Rendons l'action publique plus efficace. D'abord, le projet de loi NOTRe bat en brèche l'intérêt communautaire, qui consiste à s'adapter au territoire en partageant les compétences selon la géographie, la démographie, l'expérience et le niveau d'équipement de chacun. Mon intercommunalité gère par exemple les bandes de roulement, tandis que l'éclairage public et l'entretien des trottoirs est resté de la compétence communale : pour reboucher des nids de poule, il est moins coûteux d'appeler le cantonnier local que de faire intervenir des équipes de la ville-centre.

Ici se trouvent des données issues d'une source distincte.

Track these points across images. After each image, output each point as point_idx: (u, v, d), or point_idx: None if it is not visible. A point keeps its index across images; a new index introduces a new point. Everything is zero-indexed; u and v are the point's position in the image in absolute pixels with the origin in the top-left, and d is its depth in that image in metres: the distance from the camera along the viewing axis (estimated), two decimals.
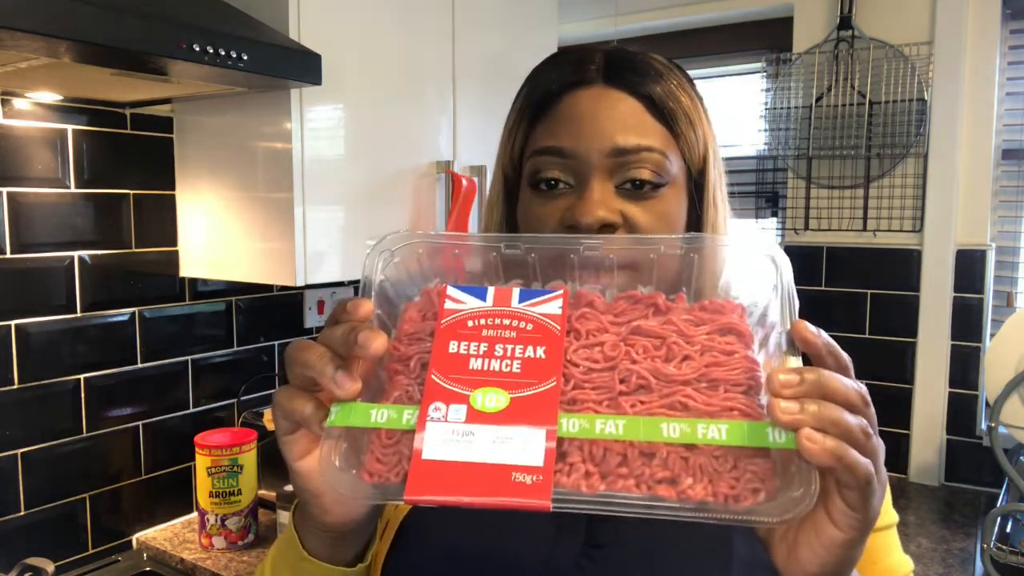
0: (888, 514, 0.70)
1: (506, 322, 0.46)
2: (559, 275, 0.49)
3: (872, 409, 0.44)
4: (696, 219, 0.68)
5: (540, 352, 0.45)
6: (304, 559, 0.58)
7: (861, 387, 0.45)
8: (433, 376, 0.45)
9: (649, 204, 0.64)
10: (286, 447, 0.51)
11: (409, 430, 0.44)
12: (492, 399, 0.43)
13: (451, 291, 0.48)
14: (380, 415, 0.45)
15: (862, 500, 0.43)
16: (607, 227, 0.62)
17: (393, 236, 0.51)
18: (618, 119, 0.64)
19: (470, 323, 0.46)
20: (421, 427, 0.43)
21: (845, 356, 0.46)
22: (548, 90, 0.67)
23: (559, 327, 0.46)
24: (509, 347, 0.45)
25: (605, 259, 0.50)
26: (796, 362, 0.47)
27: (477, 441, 0.42)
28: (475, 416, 0.43)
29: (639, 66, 0.66)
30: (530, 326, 0.46)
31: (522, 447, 0.42)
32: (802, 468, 0.41)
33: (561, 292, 0.48)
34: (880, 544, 0.68)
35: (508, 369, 0.44)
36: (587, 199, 0.62)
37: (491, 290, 0.48)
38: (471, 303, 0.47)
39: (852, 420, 0.42)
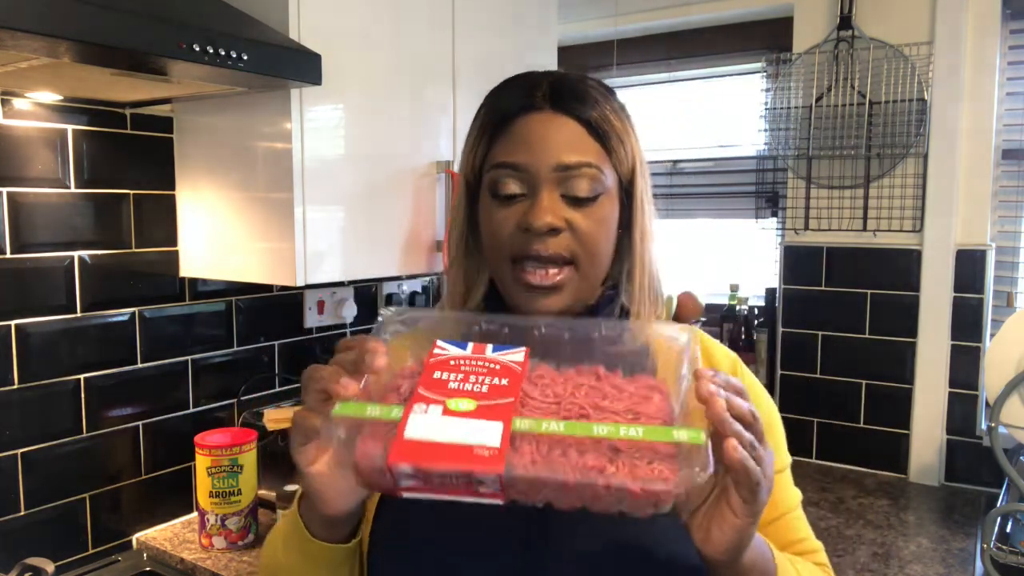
0: (780, 459, 0.85)
1: (480, 364, 0.60)
2: (525, 344, 0.64)
3: (760, 424, 0.58)
4: (628, 220, 0.83)
5: (504, 381, 0.59)
6: (309, 541, 0.73)
7: (753, 407, 0.58)
8: (419, 390, 0.58)
9: (588, 211, 0.77)
10: (300, 456, 0.64)
11: (396, 420, 0.56)
12: (464, 404, 0.56)
13: (439, 343, 0.62)
14: (374, 410, 0.57)
15: (752, 495, 0.57)
16: (553, 230, 0.76)
17: (396, 312, 0.67)
18: (563, 140, 0.78)
19: (452, 362, 0.61)
20: (405, 418, 0.55)
21: (737, 381, 0.59)
22: (505, 112, 0.81)
23: (520, 368, 0.60)
24: (480, 377, 0.59)
25: (561, 335, 0.65)
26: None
27: (449, 428, 0.55)
28: (449, 413, 0.56)
29: (579, 94, 0.79)
30: (498, 367, 0.60)
31: (484, 433, 0.54)
32: (698, 456, 0.53)
33: (525, 349, 0.62)
34: (777, 485, 0.83)
35: (478, 389, 0.58)
36: (538, 206, 0.76)
37: (470, 344, 0.63)
38: (454, 351, 0.62)
39: (747, 435, 0.56)
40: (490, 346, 0.63)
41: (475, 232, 0.84)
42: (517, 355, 0.62)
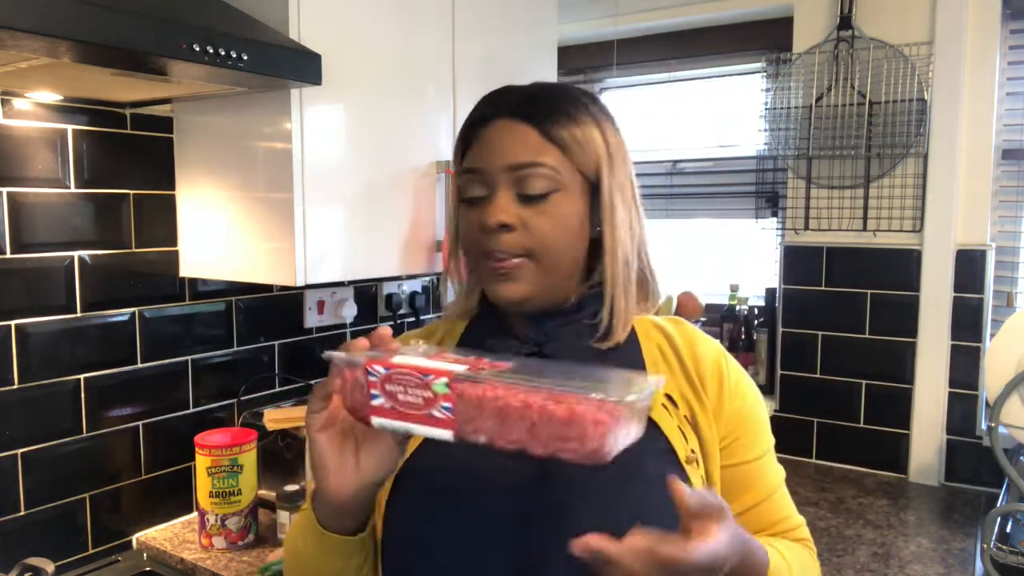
0: (762, 443, 0.90)
1: (455, 357, 0.68)
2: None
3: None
4: (599, 217, 0.86)
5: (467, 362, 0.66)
6: (322, 533, 0.78)
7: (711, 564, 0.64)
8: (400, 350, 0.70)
9: (540, 208, 0.82)
10: (312, 419, 0.71)
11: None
12: (430, 360, 0.66)
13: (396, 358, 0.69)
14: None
15: None
16: (504, 227, 0.81)
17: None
18: (516, 142, 0.82)
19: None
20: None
21: (715, 503, 0.66)
22: (473, 121, 0.87)
23: (486, 364, 0.66)
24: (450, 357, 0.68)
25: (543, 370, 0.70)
26: None
27: (416, 360, 0.65)
28: (418, 358, 0.66)
29: (542, 101, 0.84)
30: (471, 357, 0.67)
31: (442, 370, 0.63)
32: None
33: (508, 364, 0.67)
34: (759, 469, 0.89)
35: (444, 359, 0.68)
36: (492, 206, 0.82)
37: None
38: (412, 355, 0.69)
39: None
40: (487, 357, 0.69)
41: None
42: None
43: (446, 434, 0.64)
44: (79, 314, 1.55)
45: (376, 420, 0.67)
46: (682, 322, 0.93)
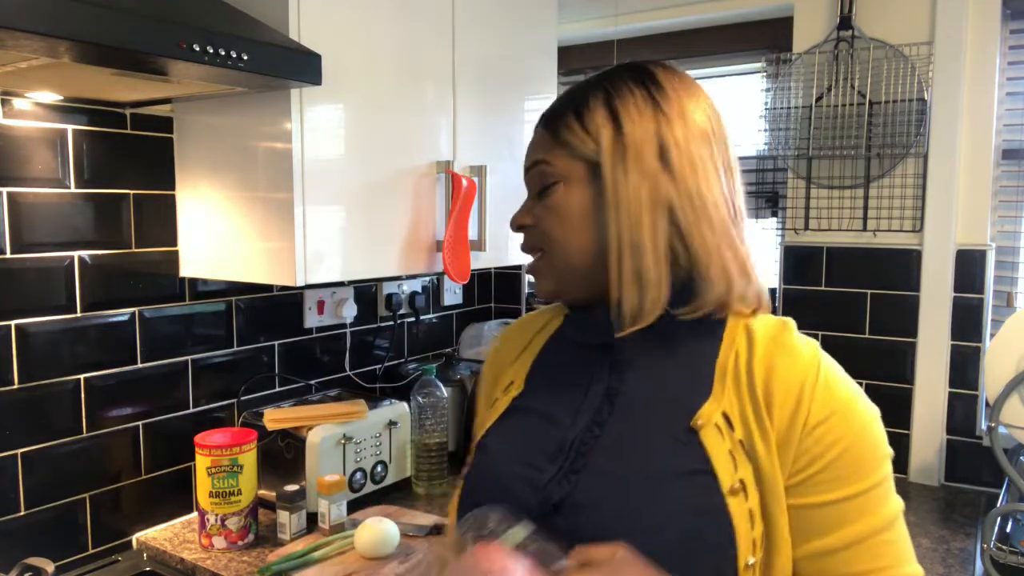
0: (851, 484, 0.75)
1: None
2: None
3: None
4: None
5: None
6: None
7: None
8: None
9: (543, 203, 0.83)
10: None
11: None
12: None
13: None
14: None
15: None
16: (521, 228, 0.86)
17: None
18: (532, 147, 0.86)
19: None
20: None
21: None
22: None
23: None
24: None
25: None
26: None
27: None
28: None
29: (559, 101, 0.85)
30: None
31: None
32: None
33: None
34: (849, 511, 0.74)
35: None
36: (519, 209, 0.87)
37: None
38: None
39: None
40: None
41: None
42: None
43: None
44: (79, 314, 1.55)
45: None
46: (785, 329, 0.82)
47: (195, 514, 1.75)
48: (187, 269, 1.71)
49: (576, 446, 0.80)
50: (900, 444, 2.08)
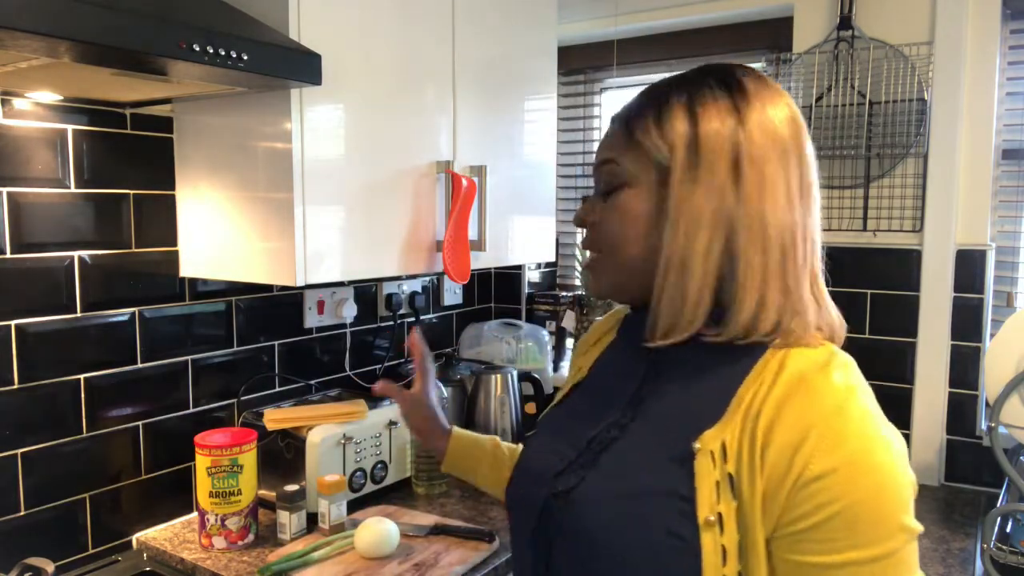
0: (846, 550, 0.67)
1: None
2: None
3: None
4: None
5: None
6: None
7: None
8: None
9: (607, 204, 0.83)
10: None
11: None
12: None
13: None
14: None
15: None
16: (584, 224, 0.86)
17: None
18: (604, 143, 0.85)
19: None
20: None
21: None
22: None
23: None
24: None
25: None
26: None
27: None
28: None
29: (638, 101, 0.83)
30: None
31: None
32: None
33: None
34: None
35: None
36: (584, 203, 0.87)
37: None
38: None
39: None
40: None
41: None
42: None
43: None
44: (79, 314, 1.55)
45: None
46: (822, 366, 0.73)
47: (195, 514, 1.75)
48: (187, 269, 1.71)
49: (593, 444, 0.83)
50: None
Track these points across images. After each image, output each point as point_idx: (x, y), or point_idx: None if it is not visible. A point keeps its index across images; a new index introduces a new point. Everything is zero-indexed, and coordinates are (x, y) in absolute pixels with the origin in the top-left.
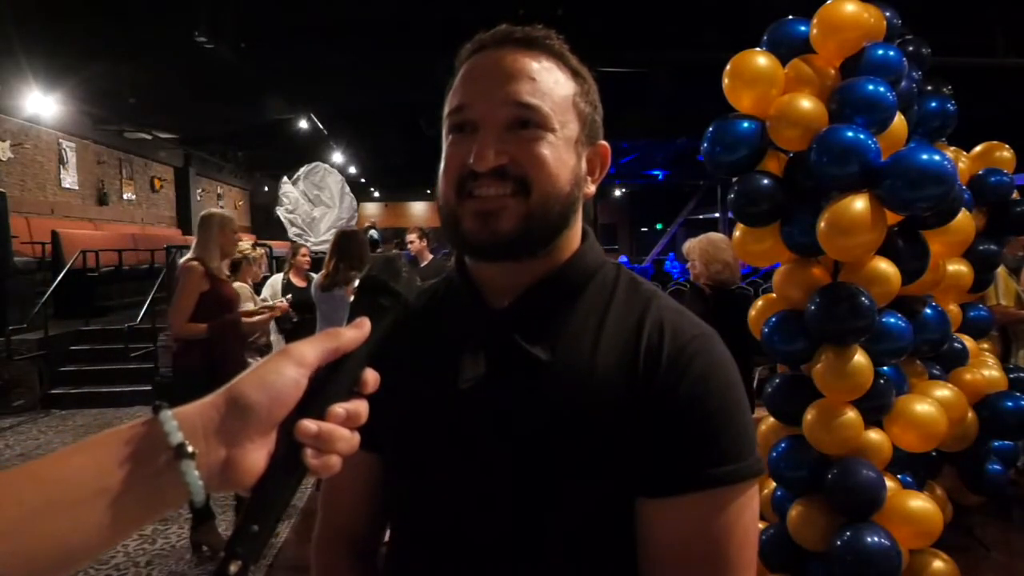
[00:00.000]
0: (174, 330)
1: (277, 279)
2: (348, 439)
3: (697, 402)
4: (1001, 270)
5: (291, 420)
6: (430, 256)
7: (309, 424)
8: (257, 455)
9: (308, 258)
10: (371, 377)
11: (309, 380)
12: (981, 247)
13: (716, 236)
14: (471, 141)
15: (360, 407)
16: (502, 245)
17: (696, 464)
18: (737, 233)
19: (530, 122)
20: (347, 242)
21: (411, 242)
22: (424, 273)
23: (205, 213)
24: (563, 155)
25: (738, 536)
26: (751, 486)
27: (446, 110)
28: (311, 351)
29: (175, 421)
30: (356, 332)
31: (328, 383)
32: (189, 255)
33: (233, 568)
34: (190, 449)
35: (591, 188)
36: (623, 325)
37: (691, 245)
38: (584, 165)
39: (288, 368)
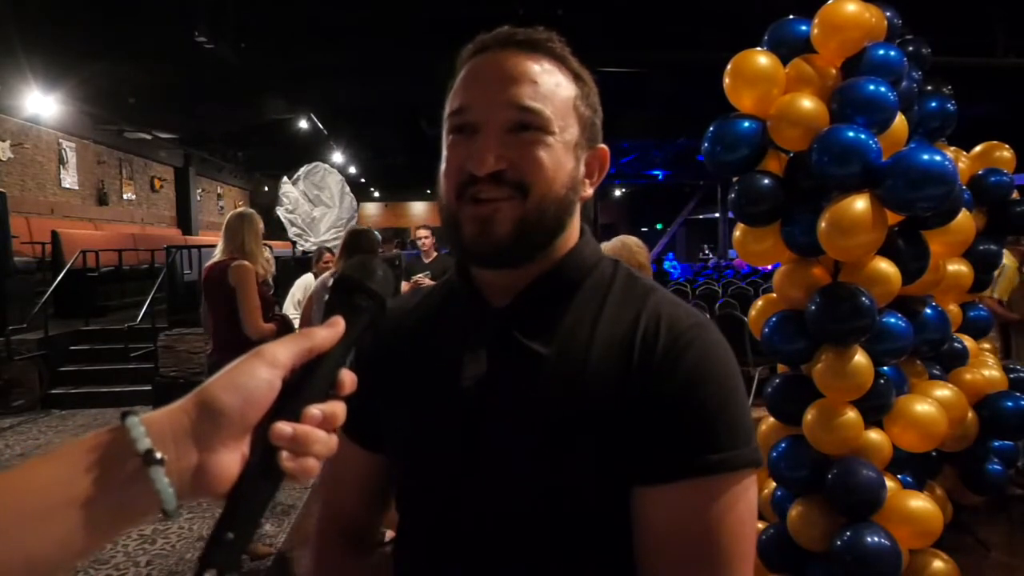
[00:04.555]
0: (254, 331)
1: (309, 278)
2: (325, 441)
3: (692, 390)
4: (1010, 263)
5: (266, 423)
6: (436, 254)
7: (284, 427)
8: (230, 460)
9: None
10: (348, 378)
11: (283, 381)
12: (981, 247)
13: (630, 239)
14: (471, 143)
15: (337, 408)
16: (499, 252)
17: (690, 451)
18: (737, 233)
19: (531, 125)
20: (359, 240)
21: (423, 238)
22: (429, 269)
23: (245, 212)
24: (561, 158)
25: (733, 525)
26: (747, 475)
27: (447, 111)
28: (284, 352)
29: (143, 427)
30: (330, 331)
31: (303, 384)
32: (225, 257)
33: None
34: (158, 455)
35: (589, 191)
36: (620, 318)
37: (604, 248)
38: (583, 168)
39: (261, 370)
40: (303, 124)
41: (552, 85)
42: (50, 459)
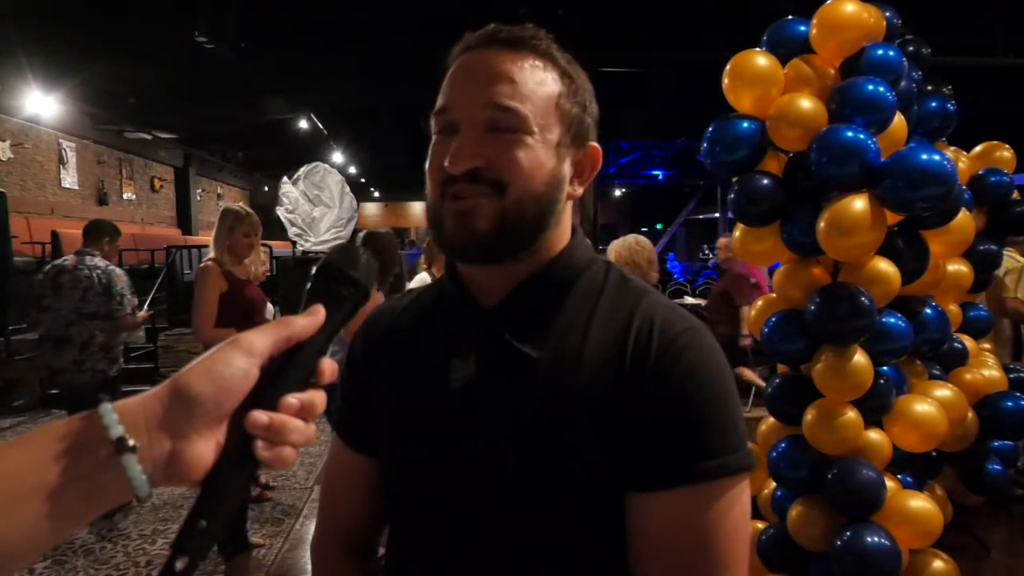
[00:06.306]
0: (199, 335)
1: (424, 276)
2: (302, 430)
3: (686, 395)
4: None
5: (242, 411)
6: None
7: (259, 415)
8: (204, 448)
9: None
10: (328, 367)
11: (261, 370)
12: (981, 247)
13: (633, 240)
14: (451, 142)
15: (316, 397)
16: (480, 246)
17: (685, 458)
18: (737, 233)
19: (508, 125)
20: (374, 242)
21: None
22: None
23: (223, 208)
24: (541, 157)
25: (728, 530)
26: (741, 480)
27: (433, 110)
28: (261, 340)
29: (115, 414)
30: (309, 320)
31: (281, 373)
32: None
33: (179, 564)
34: (131, 442)
35: (578, 190)
36: (612, 320)
37: (611, 246)
38: (568, 167)
39: (237, 358)
40: (303, 124)
41: (533, 83)
42: (22, 443)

Ensuite, l'AMF plaide depuis des années pour la mutualisation des services. J'ai mis en place en 2002 une direction transversale des services entre ma ville et l'intercommunalité dont elle est membre : la chambre régionale des comptes a trouvé l'initiative intelligente et efficace, mais l'a déclarée illégale ! Elle l'était en effet, jusqu'à la loi du 13 août 2004, quoique celle-ci n'ait pas empêché la saisine par la Commission européenne de la Cour de justice de l'Union européenne. La loi du 16 décembre 2010 puis la loi Mapam ont clarifié les choses. Reste que la mutualisation doit être libre. Tout dépend du territoire. Un ensemble de petites communes regroupées dans une intercommunalité doit pouvoir opter pour une mutualisation descendante, de la seconde vers les premières ; elle peut être ascendante lorsque l'intercommunalité regroupe une ville-centre et des petites communes. La pérennité des communes, dans un contexte de baisse des dotations de l'État, réside dans l'efficacité de l'action publique. Dans tous les cas, l'approche impersonnelle est à proscrire.
Enfin, la commune nouvelle, forme la plus aboutie de la mutualisation, est un autre outil d'efficacité. Elle garantit la sécurité, la solidarité, la proximité et la transparence démocratique. Bref, une économie de temps et d'argent.
Une évaluation financière plus détaillée du projet de loi NOTRe est nécessaire. La loi Mapam a coûté 147 millions d'euros en ce qui concerne la création des métropoles ; l'abaissement du seuil des communautés urbaines, 41 millions d'euros ; soit un total de 188 millions d'euros, pris sur l'enveloppe normée. Cela se conçoit si des bénéfices sont à escompter ultérieurement. Mais cela mérite d'être examiné...
Un mot enfin sur le seuil des 20 000 habitants pour les intercommunalités. Sortons de cette conception monolithique de la République. Dans certains territoires ruraux, il est difficile d'atteindre un ensemble de 20 000 habitants, sauf à ignorer les distances et les coûts induits. En zone urbaine en revanche, 20 000 habitants, c'est peu. Sortons des logiques arithmétiques ; faisons confiance à l'intelligence collective des élus locaux pour placer le curseur au bon endroit.